As technology specialists, we often have to remind clients that the national and broadcast media are targeting a much broader audience and therefore only stories that have a generic appeal will be attractive to these journalists. A business technology story will not gain coverage in the national press unless it could potentially affect, or benefit the majority of readers.

The Henshall Centre’s “How to be a Newshound” course presses this point home by getting students to dissect a popular national newspaper and categorise stories into seven key themes, namely:  money, celebrity, scandal, sex, health, death and humour.

In follow up to the course, I applied Henshall’s theory to a client’s six monthly spam report. On the face of it, this was a quite a run of the mill report, which contain little of generic interest, other than the fact spam is an irritation to everyone with an email account, but this was old news.

Then I read another report that estimated that if just two per cent of recipients bought products advertised within unsolicited emails, a spam operation could remain profitable.  This is because spammers often use the stolen computing resource of infected computers to distribute millions of emails, so their operating costs are minimal.  This begged the question, what would possess someone to click on a link and share their credit card details with spammers? The answer is: desperation. People who are too embarrassed to buy products through normal, legal channels are more likely to resort to the black market and respond to a spam email.  A quick inspection of the contents of any spam filter will amply demonstrate this point. They are promoting products targeting male impotence. By identifying the sexual health story buried in the global spam data, we were able to place our client’s six monthly spam report in the Metro.

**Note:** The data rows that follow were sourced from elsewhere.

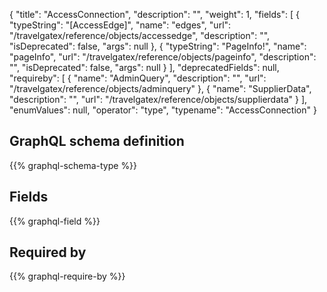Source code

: {
  "title": "AccessConnection",
  "description": "",
  "weight": 1,
  "fields": [
    {
      "typeString": "[AccessEdge]",
      "name": "edges",
      "url": "/travelgatex/reference/objects/accessedge",
      "description": "",
      "isDeprecated": false,
      "args": null
    },
    {
      "typeString": "PageInfo!",
      "name": "pageInfo",
      "url": "/travelgatex/reference/objects/pageinfo",
      "description": "",
      "isDeprecated": false,
      "args": null
    }
  ],
  "deprecatedFields": null,
  "requireby": [
    {
      "name": "AdminQuery",
      "description": "",
      "url": "/travelgatex/reference/objects/adminquery"
    },
    {
      "name": "SupplierData",
      "description": "",
      "url": "/travelgatex/reference/objects/supplierdata"
    }
  ],
  "enumValues": null,
  "operator": "type",
  "typename": "AccessConnection"
}
## GraphQL schema definition

{{% graphql-schema-type %}}

## Fields

{{% graphql-field %}}

## Required by

{{% graphql-require-by %}}
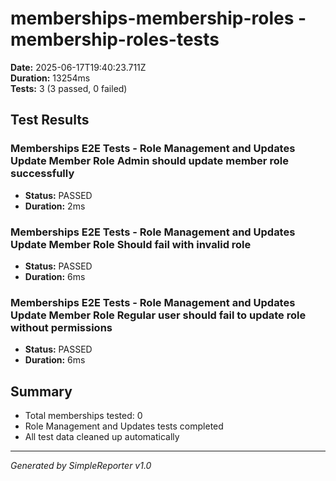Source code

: # memberships-membership-roles - membership-roles-tests

**Date:** 2025-06-17T19:40:23.711Z  
**Duration:** 13254ms  
**Tests:** 3 (3 passed, 0 failed)

## Test Results


### Memberships E2E Tests - Role Management and Updates Update Member Role Admin should update member role successfully
- **Status:** PASSED
- **Duration:** 2ms



### Memberships E2E Tests - Role Management and Updates Update Member Role Should fail with invalid role
- **Status:** PASSED
- **Duration:** 6ms



### Memberships E2E Tests - Role Management and Updates Update Member Role Regular user should fail to update role without permissions
- **Status:** PASSED
- **Duration:** 6ms



## Summary

- Total memberships tested: 0
- Role Management and Updates tests completed
- All test data cleaned up automatically

---
*Generated by SimpleReporter v1.0*

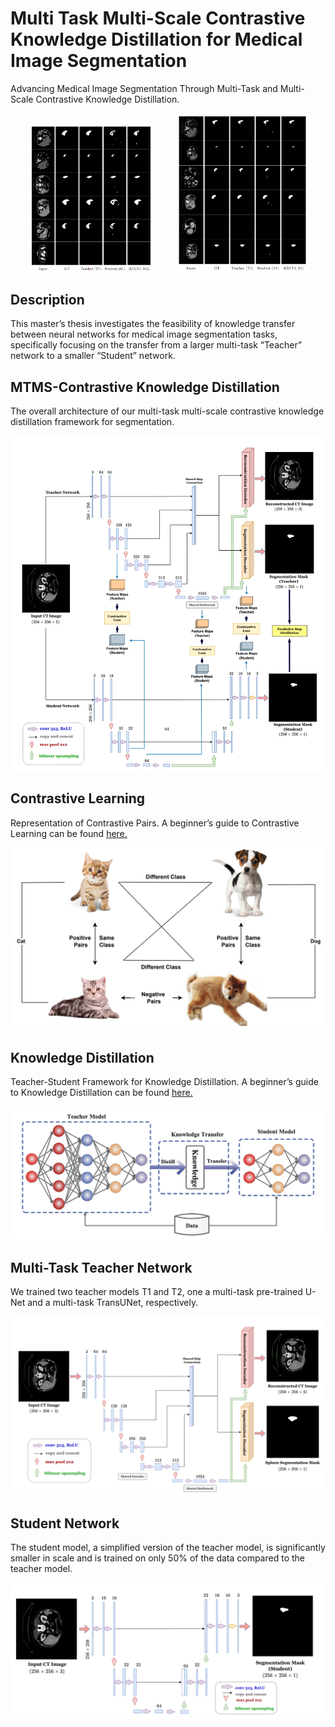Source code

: # Multi Task Multi-Scale Contrastive Knowledge Distillation for Medical Image Segmentation

Advancing Medical Image Segmentation Through Multi-Task and Multi-Scale Contrastive Knowledge Distillation.

<p align="center">
  <img alt="Light" src="/assets/T1-S1.png" width="40%">
&nbsp; &nbsp; &nbsp; &nbsp;
  <img alt="Dark" src="/assets/T1-S2.png" width="42%">
</p>

## Description
This master’s thesis investigates the feasibility of knowledge transfer between neural networks for medical image segmentation tasks, specifically focusing on the transfer from a larger multi-task “Teacher” network to a smaller “Student” network. 

## MTMS-Contrastive Knowledge Distillation
The overall architecture of our multi-task multi-scale contrastive knowledge distillation framework for segmentation. 

![alt text](/assets/MTMS-KD.png?raw=true)

## Contrastive Learning
Representation of Contrastive Pairs. A beginner’s guide to Contrastive Learning can be found [here.](https://www.v7labs.com/blog/contrastive-learning-guide)

![alt text](/assets/CL.png?raw=true)

## Knowledge Distillation
Teacher-Student Framework for Knowledge Distillation. A beginner’s guide to Knowledge Distillation can be found [here.](https://www.v7labs.com/blog/knowledge-distillation-guide)

![alt text](/assets/KD.png?raw=true)

## Multi-Task Teacher Network
We trained two teacher models T1 and T2, one a multi-task pre-trained U-Net and a multi-task TransUNet, respectively.

![alt text](/assets/MT-Teacher.png?raw=true)

## Student Network
The student model, a simplified version of the teacher model, is significantly smaller in scale and is trained on only 50% of the data compared to the teacher model.

![alt text](/assets/Student.png?raw=true)



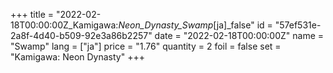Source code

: +++
title = "2022-02-18T00:00:00Z_Kamigawa:_Neon_Dynasty_Swamp_[ja]_false"
id = "57ef531e-2a8f-4d40-b509-92e3a86b2257"
date = "2022-02-18T00:00:00Z"
name = "Swamp"
lang = ["ja"]
price = "1.76"
quantity = 2
foil = false
set = "Kamigawa: Neon Dynasty"
+++
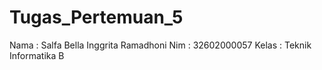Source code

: # Tugas_Pertemuan_5

Nama  : Salfa Bella Inggrita Ramadhoni
Nim   : 32602000057
Kelas : Teknik Informatika B
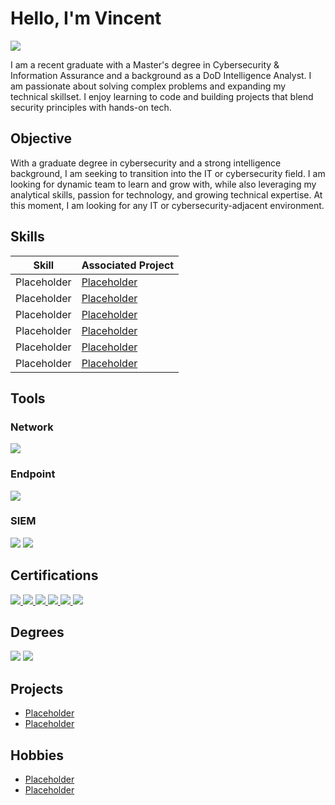 # Hello, I'm Vincent
<a href="https://www.linkedin.com/in/vincentmayville/"><img src="https://img.shields.io/badge/-LinkedIn-0072b1?&style=for-the-badge&logo=linkedin&logoColor=white" /></a>

I am a recent graduate with a Master's degree in Cybersecurity & Information Assurance and a background as a DoD Intelligence Analyst. I am passionate about solving complex problems and expanding my technical skillset. I enjoy learning to code and building projects that blend security principles with hands-on tech.

## Objective
With a graduate degree in cybersecurity and a strong intelligence background, I am seeking to transition into the IT or cybersecurity field. I am looking for dynamic team to learn and grow with, while also leveraging my analytical skills, passion for technology, and growing technical expertise. At this moment, I am looking for any IT or cybersecurity-adjacent environment.

## Skills
| Skill                                         | Associated Project         |
|-----------------------------------------------|----------------------------|
| Placeholder | <a href="https://google.com">Placeholder</a>|
| Placeholder | <a href="https://google.com">Placeholder</a>|
| Placeholder | <a href="https://google.com">Placeholder</a>|
| Placeholder | <a href="https://google.com">Placeholder</a>|
| Placeholder | <a href="https://google.com">Placeholder</a>|
| Placeholder | <a href="https://google.com">Placeholder</a>|

## Tools
### Network
<div>
    <img src="https://img.shields.io/badge/-Wireshark-1679A7?&style=for-the-badge&logo=Wireshark&logoColor=white" />
</div>

### Endpoint
<div>
    <img src="https://img.shields.io/badge/-Microsoft_Defender_for_Endpoint-00A4EF?&style=for-the-badge&logo=Microsoft&logoColor=white" />
</div>

### SIEM
<div>
    <img src="https://img.shields.io/badge/-Microsoft_Sentinel-0078D4?&style=for-the-badge&logo=Microsoft&logoColor=white" />
    <img src="https://img.shields.io/badge/-Splunk-000000?&style=for-the-badge&logo=Splunk&logoColor=white" />
</div>

## Certifications
<div>
<a href="https://www.credly.com/badges/ef44b52e-4608-4874-afbc-358cce508586" target="_blank" rel="noopener noreferrer">
<img src="https://img.shields.io/badge/-CySA%2B-FF0000?&style=for-the-badge&logo=CompTIA&logoColor=white" />
</a>
<a href="https://www.credly.com/badges/500bd185-0569-4e52-8c14-5f3b2adb61f0/" target="_blank" rel="noopener noreferrer">
<img src="https://img.shields.io/badge/-Security%2B-FF0000?&style=for-the-badge&logo=CompTIA&logoColor=white" />
</a>
<a href="https://aspen.eccouncil.org/VerifyBadge?type=certification&a=/me+o4HHvLG3VmYn0H+7lQN0U9YTDY7wfV1ZZTTYdmw=" target="_blank" rel="noopener noreferrer">
 <img src="https://img.shields.io/badge/-CEH-000000?&style=for-the-badge&logo=EC--Council&logoColor=white" />
</a>
<a href="https://www.credly.com/badges/d8050713-5d26-4be9-9d70-53dc995036cb" target="_blank" rel="noopener noreferrer">
<img src="https://img.shields.io/badge/-Splunk%20Core%20Certified%20User-000000?&style=for-the-badge&logo=Splunk&logoColor=white" />
</a>
<a href="https://www.credly.com/badges/cc32d261-ad70-4bf7-94ad-f92f0ca6dd66" target="_blank" rel="noopener noreferrer">
<img src="https://img.shields.io/badge/-CC-003366?&style=for-the-badge&logo=ISC2&logoColor=white" />
</a>
<a href="https://www.coursera.org/account/accomplishments/specialization/KD47KGAJN8VF" target="_blank" rel="noopener noreferrer">
<img src="https://img.shields.io/badge/-Google%20Data%20Analytics-4285F4?&style=for-the-badge&logo=Google&logoColor=white" />
</a>
</div>

## Degrees
<div>
  <img src="https://img.shields.io/badge/-B.S.%20Project%20Management%20@%20CTU-A6192E?&style=for-the-badge&logo=graduation-cap&logoColor=white" />
  <img src="https://img.shields.io/badge/-M.S.%20Cybersecurity%20%26%20Info%20Assurance%20@%20WGU-002D72?&style=for-the-badge&logo=graduation-cap&logoColor=white" />
</div>

## Projects
- <a href="https://google.com">Placeholder</a>
- <a href="https://google.com">Placeholder</a>

## Hobbies
- <a href="https://google.com">Placeholder</a>
- <a href="https://google.com">Placeholder</a>
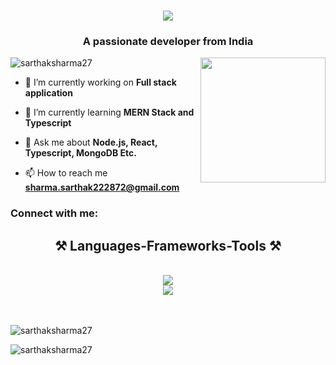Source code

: <h1 align="center">
    <img src="https://readme-typing-svg.herokuapp.com/?font=Righteous&size=35&center=true&vCenter=true&width=500&height=70&duration=4000&lines=Hi+There!+👋;+I'm+Sarthak+sharma!;" />
</h1>
<h3 align="center">A passionate developer from India</h3>

<img align="right" height="200" src="https://media.giphy.com/media/SIuI7syOPvm1HAd5GF/giphy.gif"  />
<p align="left"> <img src="https://komarev.com/ghpvc/?username=sarthaksharma27&label=Profile%20views&color=0e75b6&style=flat" alt="sarthaksharma27" /> </p>

- 🔭 I’m currently working on **Full stack application**

- 🌱 I’m currently learning **MERN Stack and Typescript**

- 💬 Ask me about **Node.js, React, Typescript, MongoDB Etc.**

- 📫 How to reach me **sharma.sarthak222872@gmail.com**

<h3 align="left">Connect with me:</h3>

<h2 align="center">⚒️ Languages-Frameworks-Tools ⚒️</h2>
<br/>
<div align="center">
    <img src="https://skillicons.dev/icons?i=nodejs,github,javascript,typescript,react,vite,tailwind,express,mongodb" /><br>
    <img src="https://skillicons.dev/icons?i=linux,docker,bootstrap,mysql,html,css,,git,graphql" />
</div>
<br><br>


<p><img align="center" src="https://github-readme-stats.vercel.app/api/top-langs?username=sarthaksharma27&show_icons=true&locale=en&layout=compact" alt="sarthaksharma27" /></p>

<p><img align="center" src="https://github-readme-streak-stats.herokuapp.com/?user=sarthaksharma27&" alt="sarthaksharma27" /></p>
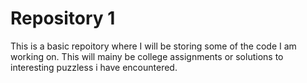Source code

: # Repository 1
This is a basic repoitory where I will be storing some of the code I am working on. This will mainy be college assignments or solutions to interesting puzzless i have encountered.
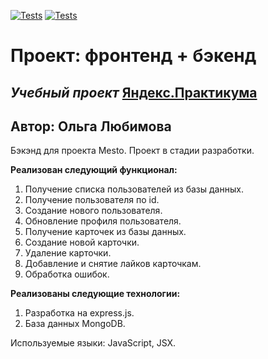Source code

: [![Tests](../../actions/workflows/tests-13-sprint.yml/badge.svg)](../../actions/workflows/tests-13-sprint.yml) [![Tests](../../actions/workflows/tests-14-sprint.yml/badge.svg)](../../actions/workflows/tests-14-sprint.yml)

# **Проект: фронтенд + бэкенд**

## _Учебный проект_ [Яндекс.Практикума](https://practicum.yandex.ru/)

## Автор: Ольга Любимова

<!--## [Ссылка на репозиторий](https://github.com/Aelia5/react-mesto-auth)-->

Бэкэнд для проекта Mesto. Проект в стадии разработки.

**Реализован следующий функционал:**

1. Получение списка пользователей из базы данных.
2. Получение пользователя по id.
3. Создание нового пользователя.
4. Обновление профиля пользователя.
5. Получение карточек из базы данных.
6. Создание новой карточки.
7. Удаление карточки. 
8. Добавление и снятие лайков карточкам.
9. Обработка ошибок.

**Реализованы следующие технологии:**

1. Разработка на express.js.
2. База данных MongoDB.

Используемые языки: JavaScript, JSX.
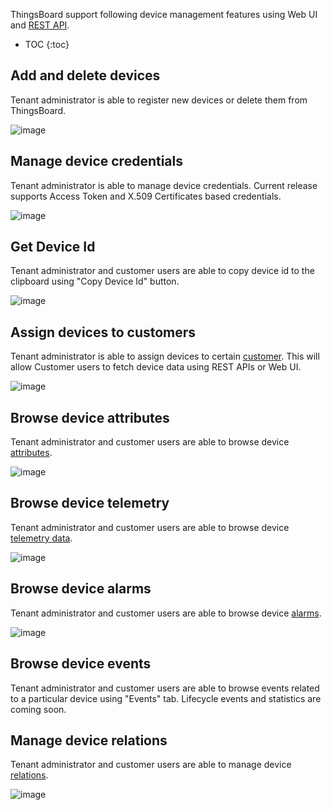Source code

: 
ThingsBoard support following device management features using Web UI and [REST API](/docs/{{docsPrefix}}reference/rest-api/).

* TOC
{:toc}

## Add and delete devices

Tenant administrator is able to register new devices or delete them from ThingsBoard.

![image](https://img.thingsboard.io/user-guide/ui/devices.png)

## Manage device credentials

Tenant administrator is able to manage device credentials. 
Current release supports Access Token and X.509 Certificates based credentials.

![image](https://img.thingsboard.io/user-guide/ui/manage-device-credentials.png)

## Get Device Id
  
Tenant administrator and customer users are able to copy device id to the clipboard using "Copy Device Id" button.

 ![image](https://img.thingsboard.io/user-guide/ui/device-id.png)

## Assign devices to customers

Tenant administrator is able to assign devices to certain [customer](/docs/{{docsPrefix}}user-guide/ui/customers/).
This will allow Customer users to fetch device data using REST APIs or Web UI.
 
 ![image](https://img.thingsboard.io/user-guide/ui/assign-device-to-customer.png)

## Browse device attributes

Tenant administrator and customer users are able to browse device [attributes](/docs/{{docsPrefix}}user-guide/attributes).

 ![image](https://img.thingsboard.io/user-guide/ui/device-attributes.png)

## Browse device telemetry

Tenant administrator and customer users are able to browse device [telemetry data](/docs/{{docsPrefix}}user-guide/telemetry).

 ![image](https://img.thingsboard.io/user-guide/ui/device-telemetry.png)

## Browse device alarms

Tenant administrator and customer users are able to browse device [alarms](/docs/{{docsPrefix}}user-guide/alarms).

 ![image](https://img.thingsboard.io/user-guide/ui/device-alarms.png)
 
## Browse device events
  
Tenant administrator and customer users are able to browse events related to a particular device using "Events" tab.
Lifecycle events and statistics are coming soon.

## Manage device relations
 
Tenant administrator and customer users are able to manage device [relations](/docs/{{docsPrefix}}user-guide/entities-and-relations).

 ![image](https://img.thingsboard.io/user-guide/ui/device-relations.png)
 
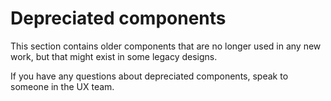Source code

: # Depreciated components

This section contains older components that are no longer used in any new work, but that might exist in some legacy designs.

If you have any questions about depreciated components, speak to someone in the UX team.

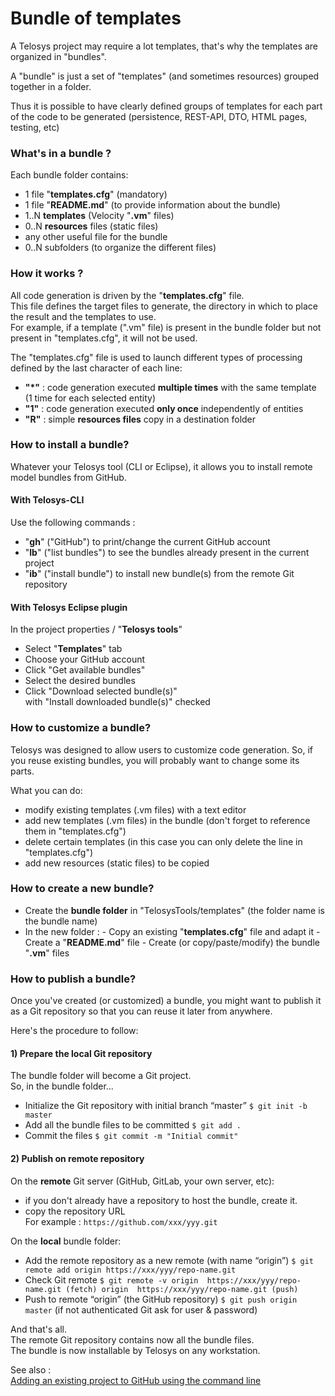 # Bundle of templates

A Telosys project may require a lot templates, that's why the templates are organized in "bundles".

A "bundle" is just a set of "templates" \(and sometimes resources\) grouped together in a folder.

Thus it is possible to have clearly defined groups of templates for each part of the code to be generated \(persistence, REST-API, DTO, HTML pages, testing, etc\)

### What's in a bundle ?

Each bundle folder contains:

* 1 file "**templates.cfg**" \(mandatory\)
* 1 file "**README.md**" \(to provide information about the bundle\)
* 1..N **templates** \(Velocity "**.vm**" files\)
* 0..N **resources** files \(static files\)
* any other useful file for the bundle
* 0..N subfolders \(to organize the different files\)

### How it works ?

All code generation is driven by the "**templates.cfg**" file.  
This file defines the target files to generate, the directory in which to place the result and the templates to use.  
For example, if a template \(".vm" file\) is present in the bundle folder but not present in "templates.cfg", it will not be used.

The "templates.cfg" file is used to launch different types of processing defined by the last character of each line:

* **"\*"** :  code generation executed **multiple times** with the same template \(1 time for each selected entity\)
* **"1"** :  code generation executed **only once** independently of entities 
* **"R"** :  simple **resources files** copy in a destination folder 

### How to install a bundle?

Whatever your Telosys tool \(CLI or Eclipse\), it allows you to install remote model bundles from GitHub.

#### With Telosys-CLI 

Use the following commands :

* "**gh**" \("GitHub"\) to print/change the current GitHub account
* "**lb**" \("list bundles"\) to see the bundles already present in the current project
* "**ib**" \("install bundle"\) to install new bundle\(s\) from the remote Git repository 

#### With Telosys Eclipse plugin

In the project properties / "**Telosys tools**"   
- Select "**Templates**" tab  
- Choose your GitHub account  
- Click "Get available bundles"  
- Select the desired bundles  
- Click "Download selected bundle\(s\)"   
  with "Install downloaded bundle\(s\)" checked

### How to customize a bundle?

Telosys was designed to allow users to customize code generation. So, if you reuse existing bundles, you will probably want to change some its parts.

What you can do:

* modify existing templates \(.vm files\) with a text editor
* add new templates \(.vm files\) in the bundle \(don't forget to reference them in "templates.cfg"\)
* delete certain templates \(in this case you can only delete the line in "templates.cfg"\)
* add new resources \(static files\) to be copied 

### How to create a new bundle?

* Create the **bundle folder** in "TelosysTools/templates" \(the folder name is the bundle name\)
* In the new folder : - Copy an existing "**templates.cfg**" file and adapt it - Create a "**README.md**" file  - Create \(or copy/paste/modify\) the bundle "**.vm**" files 

### How to publish a bundle?

Once you've created \(or customized\) a bundle, you might want to publish it as a Git repository so that you can reuse it later from anywhere.

Here's the procedure to follow:

#### 1\) Prepare the local Git repository 

The bundle folder will become a Git project.  
So, in the bundle folder... 

* Initialize the Git repository with initial branch “master”  `$ git init -b master`
* Add all the bundle files to be committed  `$ git add .`
* Commit the files  `$ git commit -m "Initial commit"`

#### 2\) Publish on remote repository 

On the **remote** Git server \(GitHub, GitLab, your own server, etc\):  
- if you don't already have a repository to host the bundle, create it.  
- copy the repository URL  
For example :  `https://github.com/xxx/yyy.git`

On the **local** bundle folder:

* Add the remote repository as a new remote \(with name “origin”\) `$ git remote add origin https://xxx/yyy/repo-name.git`
* Check Git remote `$ git remote -v origin  https://xxx/yyy/repo-name.git (fetch) origin  https://xxx/yyy/repo-name.git (push)`
* Push to remote “origin” \(the GitHub repository\)  `$ git push origin master` \(if not authenticated Git ask for user & password\)

And that's all.   
The remote Git repository contains now all the bundle files.   
The bundle is now installable by Telosys on any workstation.

See also :  
[Adding an existing project to GitHub using the command line](https://docs.github.com/en/github/importing-your-projects-to-github/importing-source-code-to-github/adding-an-existing-project-to-github-using-the-command-line)


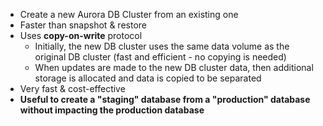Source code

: - Create a new Aurora DB Cluster from an existing one
- Faster than snapshot & restore
- Uses **copy-on-write** protocol
	- Initially, the new DB cluster uses the same data volume as the original DB cluster (fast and efficient - no copying is needed)
	- When updates are made to the new DB cluster data, then additional storage is allocated and data is copied to be separated
- Very fast & cost-effective
- **Useful to create a "staging" database from a "production" database without impacting the production database**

Tying a technology story into a major trend also provides a good avenue into the broadsheets and broadcast media. For example, I successfully pitched an online CRM story into the BBC in response to a report it had broadcast on digital photography overtaking film for the first time. My client, a pioneer of cloud CRM, had successfully sold its services into Nikon.

The CEO of the CRM vendor had told me that Boxing Day is the busiest day in call centres, because people throw away their manuals with their wrapping paper and then can’t get their Christmas gift to work. By enabling customers to find out their own information online, manufacturers could alleviate some of the pressure on call centre staff, while improving customer service by making information available around the clock. At that point online customer service was very new, but was creating waves in the retail industry.  Luckily, my client’s customer, Nikon, was willing to be interviewed and we were able to combine these two trends to create a topical story that was broadcast on BBC Breakfast just before Christmas.

So if you’re hoping to see your technology story picked up by the national press, think about whether it affects the majority of people. If not, take a look at the broader trends sweeping the nation and whether your story can be aligned to those trends.